Exercise goal -
Reproduce, word for word, the lines in the material below starting with the one that has "Instalaciones" and going on through the one that has "verlängerten Pässe und Urkunden für ungültig". Leave out all pictures.

Source material -
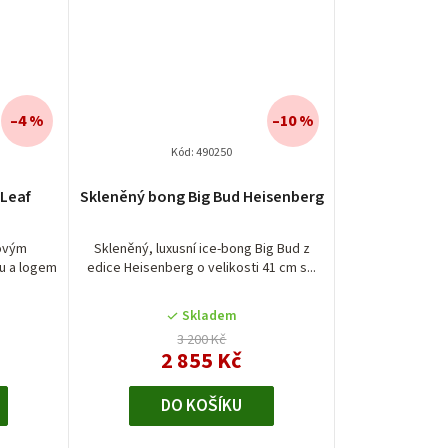
–4 %
–10 %
Kód:
490250
 Leaf
Skleněný bong Big Bud Heisenberg
vovým
Skleněný, luxusní ice-bong Big Bud z
u a logem
edice Heisenberg o velikosti 41 cm s...
Skladem
3 200 Kč
2 855 Kč
DO KOŠÍKU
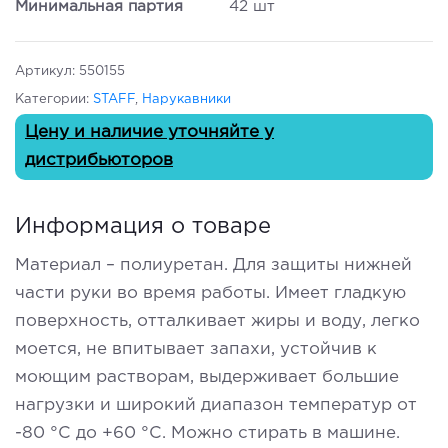
Минимальная партия
42 шт
Артикул:
550155
Категории:
STAFF
,
Нарукавники
Цену и наличие уточняйте у
дистрибьюторов
Информация о товаре
Материал – полиуретан. Для защиты нижней
части руки во время работы. Имеет гладкую
поверхность, отталкивает жиры и воду, легко
моется, не впитывает запахи, устойчив к
моющим растворам, выдерживает большие
нагрузки и широкий диапазон температур от
-80 °С до +60 °С. Можно стирать в машине.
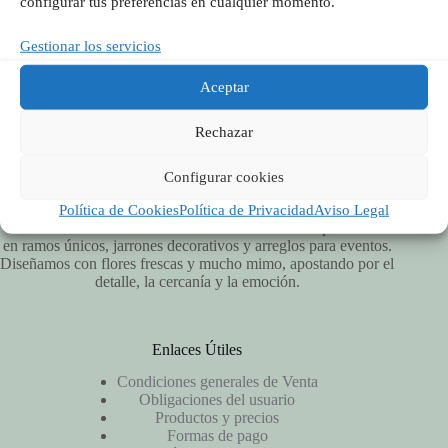
configurar tus preferencias en cualquier momento.
Síguenos en Redes
Gestionar los servicios
Aceptar
Rechazar
Configurar cookies
Política de Cookies
Política de Privacidad
Aviso Legal
Vitalflora es una floristería artesanal en Valencia especializada
en ramos únicos, jarrones decorativos y arreglos para eventos.
Diseñamos con flores frescas y mucho mimo, apostando por el
detalle, la cercanía y la emoción.
Enlaces Útiles
Condiciones generales de Venta
Obligaciones del usuario
Productos y precios
Formas de pago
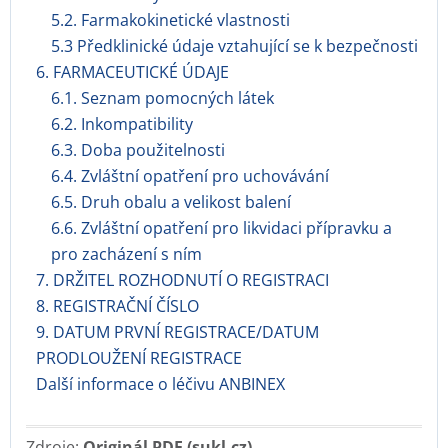
5.2. Farmakokinetické vlastnosti
5.3 Předklinické údaje vztahující se k bezpečnosti
6. FARMACEUTICKÉ ÚDAJE
6.1. Seznam pomocných látek
6.2. Inkompatibility
6.3. Doba použitelnosti
6.4. Zvláštní opatření pro uchovávání
6.5. Druh obalu a velikost balení
6.6. Zvláštní opatření pro likvidaci přípravku a
pro zacházení s ním
7. DRŽITEL ROZHODNUTÍ O REGISTRACI
8. REGISTRAČNÍ ČÍSLO
9. DATUM PRVNÍ REGISTRACE/DATUM
PRODLOUŽENÍ REGISTRACE
Další informace o léčivu ANBINEX
Zdroje:
Originál PDF (sukl.cz)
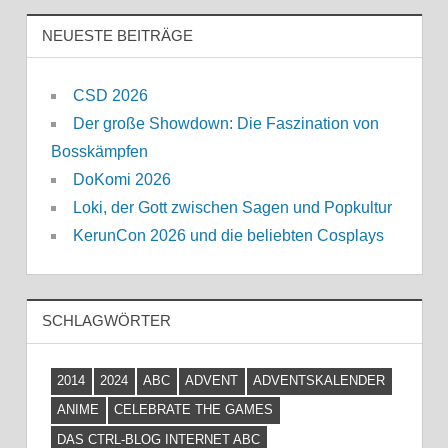
NEUESTE BEITRÄGE
CSD 2026
Der große Showdown: Die Faszination von
Bosskämpfen
DoKomi 2026
Loki, der Gott zwischen Sagen und Popkultur
KerunCon 2026 und die beliebten Cosplays
SCHLAGWÖRTER
2014
2024
ABC
ADVENT
ADVENTSKALENDER
ANIME
CELEBRATE THE GAMES
DAS CTRL-BLOG INTERNET ABC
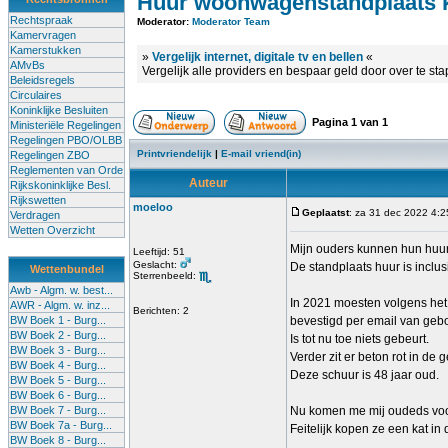
Huur woonwagenstandplaats 
Rechtspraak
Moderator:
Moderator Team
Kamervragen
Kamerstukken
»
Vergelijk internet, digitale tv en bellen
«
AMvBs
Vergelijk alle providers en bespaar geld door over te st
Beleidsregels
Circulaires
Koninklijke Besluiten
Pagina
1
van
1
Ministeriële Regelingen
Regelingen PBO/OLBB
Printvriendelijk
|
E-mail vriend(in)
Regelingen ZBO
Reglementen van Orde
Auteur
Rijkskoninklijke Besl.
Rijkswetten
moeloo
Geplaatst
: za 31 dec 2022 4:2
Verdragen
Wetten Overzicht
Mijn ouders kunnen hun huu
Leeftijd: 51
Geslacht:
De standplaats huur is inclusi
Wettenbundel
Sterrenbeeld:
Awb - Algm. w. best...
In 2021 moesten volgens het
AWR - Algm. w. inz...
Berichten: 2
BW Boek 1 - Burg...
bevestigd per email van geb
BW Boek 2 - Burg...
Is tot nu toe niets gebeurt.
BW Boek 3 - Burg...
Verder zit er beton rot in de 
BW Boek 4 - Burg...
Deze schuur is 48 jaar oud.
BW Boek 5 - Burg...
BW Boek 6 - Burg...
BW Boek 7 - Burg...
Nu komen me mij oudeds voor 
BW Boek 7a - Burg...
Feitelijk kopen ze een kat in
BW Boek 8 - Burg...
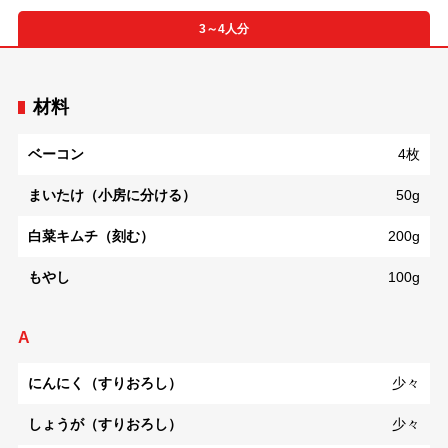
3～4人分
材料
ベーコン
4枚
まいたけ（小房に分ける）
50g
白菜キムチ（刻む）
200g
もやし
100g
A
にんにく（すりおろし）
少々
しょうが（すりおろし）
少々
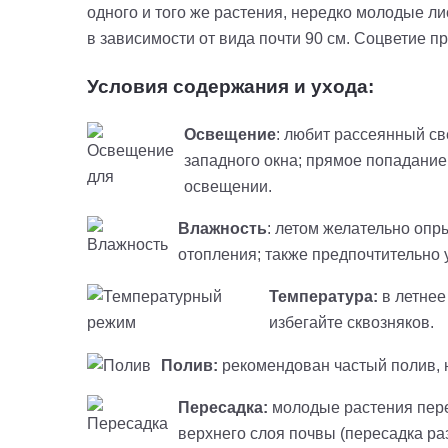
одного и того же растения, нередко молодые ли
в зависимости от вида почти 90 см. Соцветие п
Условия содержания и ухода:
Освещение
: любит рассеянный св
западного окна; прямое попадание
освещении.
Влажность
: летом желательно опр
отопления; также предпочтительно 
Температура
:
в летнее
избегайте сквозняков.
Полив:
рекомендован частый полив, н
Пересадка:
молодые растения перес
верхнего слоя почвы (пересадка ра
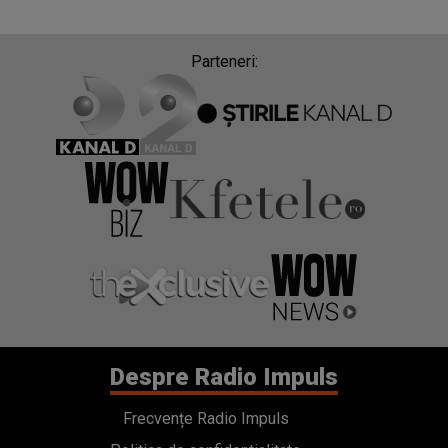
Parteneri:
Despre Radio Impuls
Frecvențe Radio Impuls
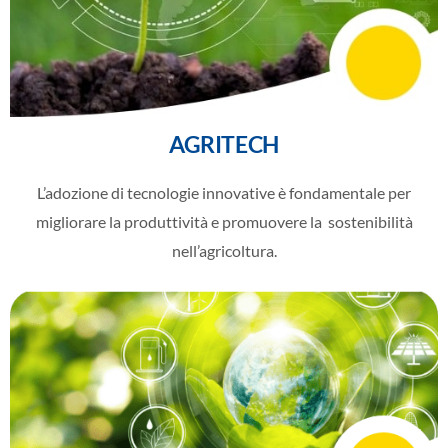
AGRITECH
L’adozione di tecnologie innovative è fondamentale per
migliorare la produttività e promuovere la
sostenibilità
nell’agricoltura.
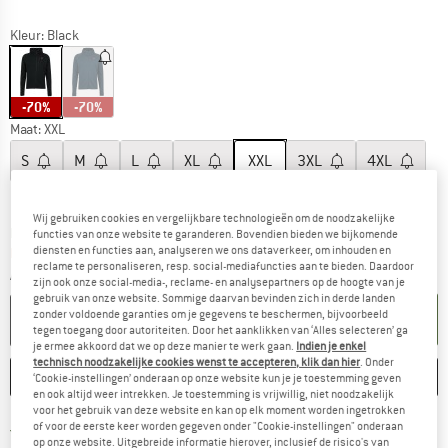
Kleur:
Black
-70%
-70%
Maat:
XXL
S
M
L
XL
XXL
3XL
4XL
Maattabel
Wij gebruiken cookies en vergelijkbare technologieën om de noodzakelijke
De link wordt geopend in een infovak en bevat le
Levertijd: 3-5 werkdagen
functies van onze website te garanderen. Bovendien bieden we bijkomende
diensten en functies aan, analyseren we ons dataverkeer, om inhouden en
Nog maar 1 stuk op voorraad!
reclame te personaliseren, resp. social-mediafuncties aan te bieden. Daardoor
Aantal:
zijn ook onze social-media-, reclame- en analysepartners op de hoogte van je
gebruik van onze website. Sommige daarvan bevinden zich in derde landen
zonder voldoende garanties om je gegevens te beschermen, bijvoorbeeld
IN DE WINKELMAND
tegen toegang door autoriteiten. Door het aanklikken van ‘Alles selecteren’ ga
je ermee akkoord dat we op deze manier te werk gaan.
Indien je enkel
technisch noodzakelijke cookies wenst te accepteren, klik dan hier
. Onder
ONTHOUDEN
VERGELIJKEN
‘Cookie-instellingen’ onderaan op onze website kun je je toestemming geven
en ook altijd weer intrekken. Je toestemming is vrijwillig, niet noodzakelijk
voor het gebruik van deze website en kan op elk moment worden ingetrokken
Vind hier de verzendinform
of voor de eerste keer worden gegeven onder "Cookie-instellingen" onderaan
Gratis verzending vanaf € 69 (NL)
op onze website. Uitgebreide informatie hierover, inclusief de risico's van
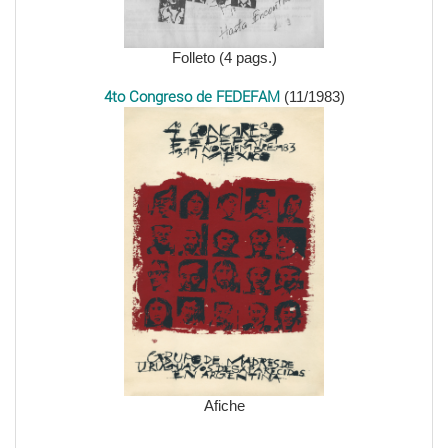
Folleto (4 pags.)
4to Congreso de FEDEFAM
(11/1983)
Afiche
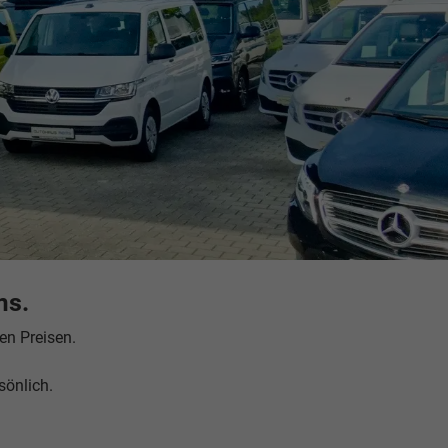
ms.
n Preisen.
sönlich.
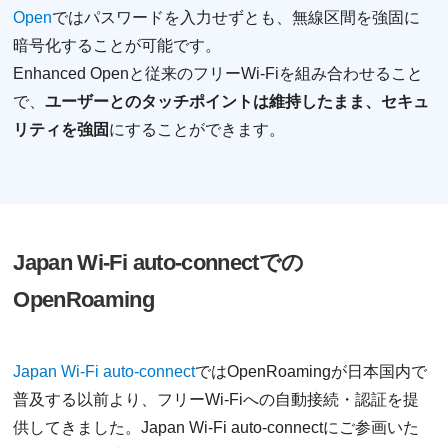
Open
ではパスワードを入力せずとも、無線区間を強固に
暗号化することが可能です。
Enhanced Openと従来のフリーWi-Fiを組み合わせること
で、
ユーザーとのタッチポイントは維持したまま、セキュ
リティを強固
にすることができます。
Japan Wi-Fi auto-connectでの
OpenRoaming
Japan Wi-Fi auto-connect
ではOpenRoamingが日本国内で
普及する以前より、フリーWi-Fiへの自動接続・認証を提
供してきました。Japan Wi-Fi auto-connectにご参画いた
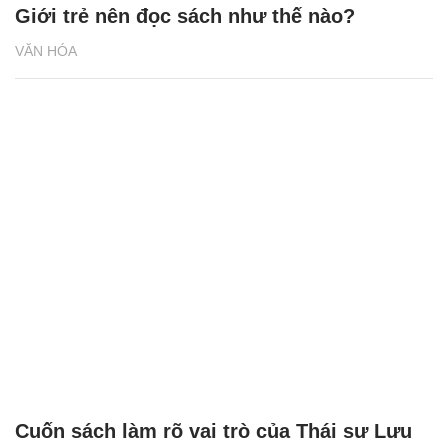
Giới trẻ nên đọc sách như thế nào?
VĂN HÓA
Cuốn sách làm rõ vai trò của Thái sư Lưu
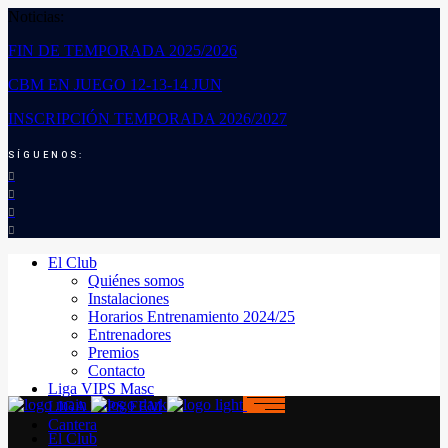
Noticias:
FIN DE TEMPORADA 2025/2026
CBM EN JUEGO 12-13-14 JUN
INSCRIPCIÓN TEMPORADA 2026/2027
SÍGUENOS:
El Club
Quiénes somos
Instalaciones
Horarios Entrenamiento 2024/25
Entrenadores
Premios
Contacto
Liga VIPS Masc
LIGA VIPS FEM
Cantera
El Club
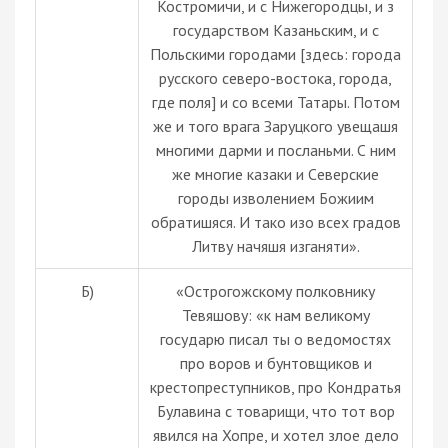
Костромичи, и с Нижегородцы, и з
государством Казаньским, и с
Польскими городами [здесь: города
русского северо-востока, города,
где поля] и со всeми Татары. Потом
же и того врага Заруцкого увeщашя
многими дарми и посланьми. С ним
же многие казаки и Сeверские
городы изволением Божиим
обратишяся. И тако изо всeх градов
Литву начяшя изганяти».
Б)
«Острогожскому полковнику
Тевяшову: «к нам великому
государю писал ты о ведомостях
про воров и бунтовщиков и
крестопреступников, про Кондратья
Булавина с товарищи, что тот вор
явился на Хопре, и хотел злое дело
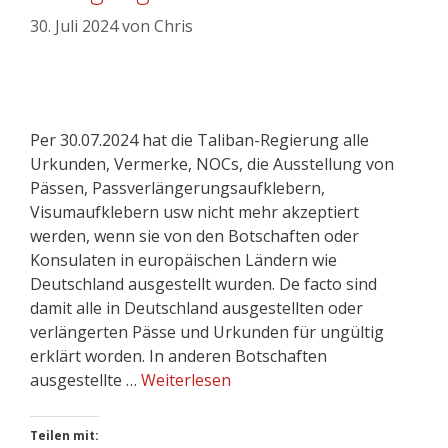
30. Juli 2024
von
Chris
Per 30.07.2024 hat die Taliban-Regierung alle
Urkunden, Vermerke, NOCs, die Ausstellung von
Pässen, Passverlängerungsaufklebern,
Visumaufklebern usw nicht mehr akzeptiert
werden, wenn sie von den Botschaften oder
Konsulaten in europäischen Ländern wie
Deutschland ausgestellt wurden. De facto sind
damit alle in Deutschland ausgestellten oder
verlängerten Pässe und Urkunden für ungültig
erklärt worden. In anderen Botschaften
ausgestellte …
Weiterlesen
Teilen mit:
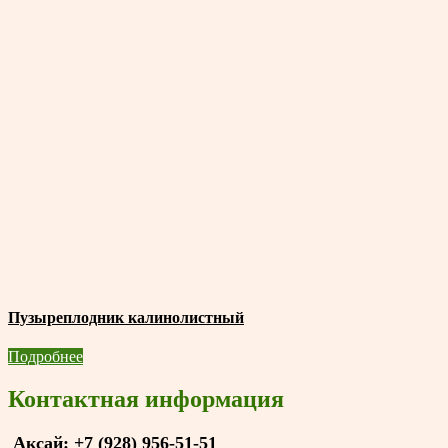
Пузыреплодник калинолистный
Подробнее
Контактная информация
Аксай:
+7 (928) 956-51-51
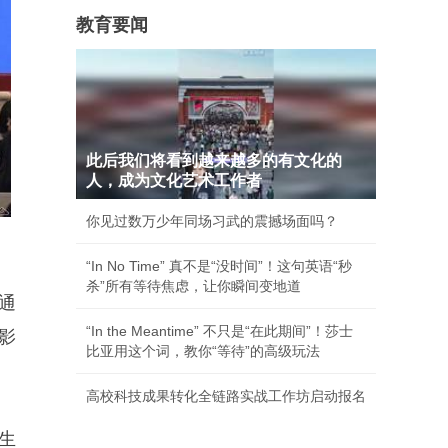
教育要闻
此后我们将看到越来越多的有文化的
人，成为文化艺术工作者
你见过数万少年同场习武的震撼场面吗？
“In No Time” 真不是“没时间”！这句英语“秒
杀”所有等待焦虑，让你瞬间变地道
通
“In the Meantime” 不只是“在此期间”！莎士
影
比亚用这个词，教你“等待”的高级玩法
高校科技成果转化全链路实战工作坊启动报名
生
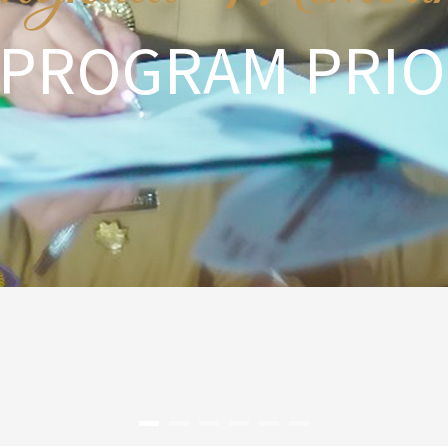
PROGRAM PRIO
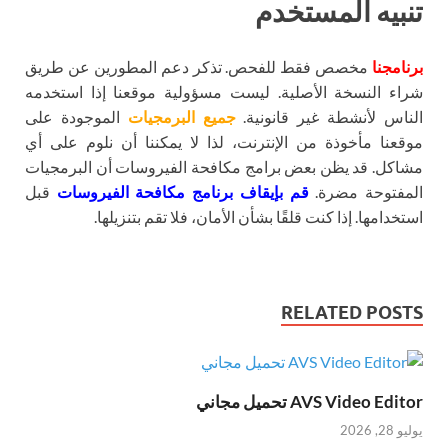
تنبيه المستخدم
برنامجنا
مخصص فقط للفحص. تذكر دعم المطورين عن طريق
شراء النسخة الأصلية. ليست مسؤولية موقعنا إذا استخدمه
الناس لأنشطة غير قانونية.
جميع البرمجيات
الموجودة على
موقعنا مأخوذة من الإنترنت، لذا لا يمكننا أن نلوم على أي
مشاكل. قد يظن بعض برامج مكافحة الفيروسات أن البرمجيات
المفتوحة مضرة.
قم بإيقاف برنامج مكافحة الفيروسات
قبل
استخدامها. إذا كنت قلقًا بشأن الأمان، فلا تقم بتنزيلها.
RELATED POSTS
AVS Video Editor تحميل مجاني
يوليو 28, 2026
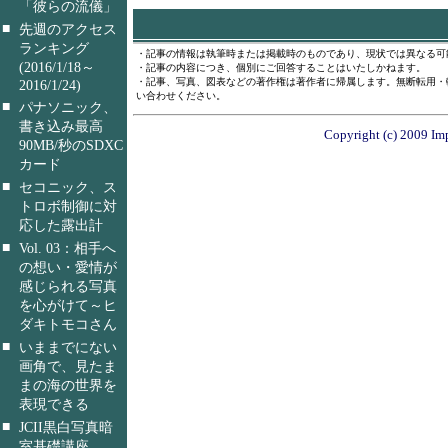
「彼らの流儀」
■
先週のアクセス
ランキング
・記事の情報は執筆時または掲載時のものであり、現状では異なる可
(2016/1/18～
・記事の内容につき、個別にご回答することはいたしかねます。
・記事、写真、図表などの著作権は著作者に帰属します。無断転用・
2016/1/24)
い合わせください。
■
パナソニック、
書き込み最高
Copyright (c) 2009 Imp
90MB/秒のSDXC
カード
■
セコニック、ス
トロボ制御に対
応した露出計
■
Vol. 03：相手へ
の想い・愛情が
感じられる写真
を心がけて～ヒ
ダキトモコさん
■
いままでにない
画角で、見たま
まの海の世界を
表現できる
■
JCII黒白写真暗
室基礎講座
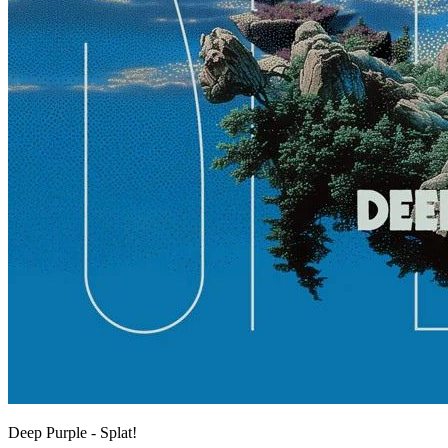
Deep Purple - Splat!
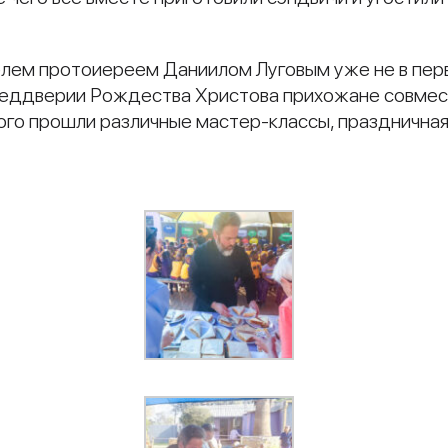
елем протоиереем Даниилом Луговым уже не в пер
реддверии Рождества Христова прихожане совме
рого прошли различные мастер-классы, праздничная
и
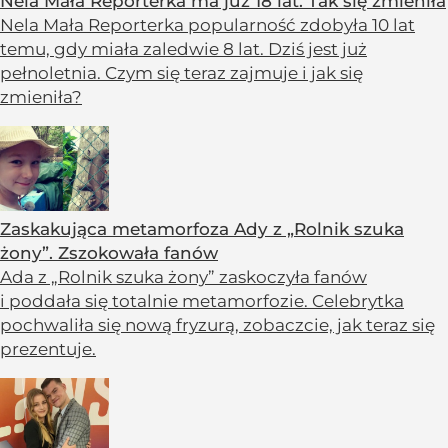
Nela Mała Reporterka ma już 18 lat. Tak się zmieniła
Nela Mała Reporterka popularność zdobyła 10 lat
temu, gdy miała zaledwie 8 lat. Dziś jest już
pełnoletnia. Czym się teraz zajmuje i jak się
zmieniła?
Zaskakująca metamorfoza Ady z „Rolnik szuka
żony”. Zszokowała fanów
Ada z „Rolnik szuka żony” zaskoczyła fanów
i poddała się totalnie metamorfozie. Celebrytka
pochwaliła się nową fryzurą, zobaczcie, jak teraz się
prezentuje.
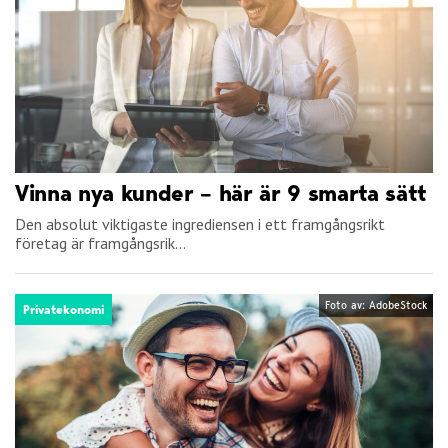
Vinna nya kunder – här är 9 smarta sätt
Den absolut viktigaste ingrediensen i ett framgångsrikt
företag är framgångsrik...
Foto av: AdobeStock
Privatekonomi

Answer below -
Instalaciones
Horarios Entrenamiento 2024/25
Entrenadores
Premios
Contacto
Liga VIPS Masc
LIGA VIPS FEM
Cantera
El Club
Костромичи, и с Нижегородцы, и з
государством Казаньским, и с
Польскими городами [здесь: города
русского северо-востока, города,
где поля] и со всeми Татары. Потом
же и того врага Заруцкого увeщашя
многими дарми и посланьми. С ним
же многие казаки и Сeверские
городы изволением Божиим
обратишяся. И тако изо всeх градов
Литву начяшя изганяти».
Б)
«Острогожскому полковнику
Тевяшову: «к нам великому
государю писал ты о ведомостях
про воров и бунтовщиков и
крестопреступников, про Кондратья
Булавина с товарищи, что тот вор
явился на Хопре, и хотел злое дело
30. Juli 2024
von
Chris
Per 30.07.2024 hat die Taliban-Regierung alle
Urkunden, Vermerke, NOCs, die Ausstellung von
Pässen, Passverlängerungsaufklebern,
Visumaufklebern usw nicht mehr akzeptiert
werden, wenn sie von den Botschaften oder
Konsulaten in europäischen Ländern wie
Deutschland ausgestellt wurden. De facto sind
damit alle in Deutschland ausgestellten oder
verlängerten Pässe und Urkunden für ungültig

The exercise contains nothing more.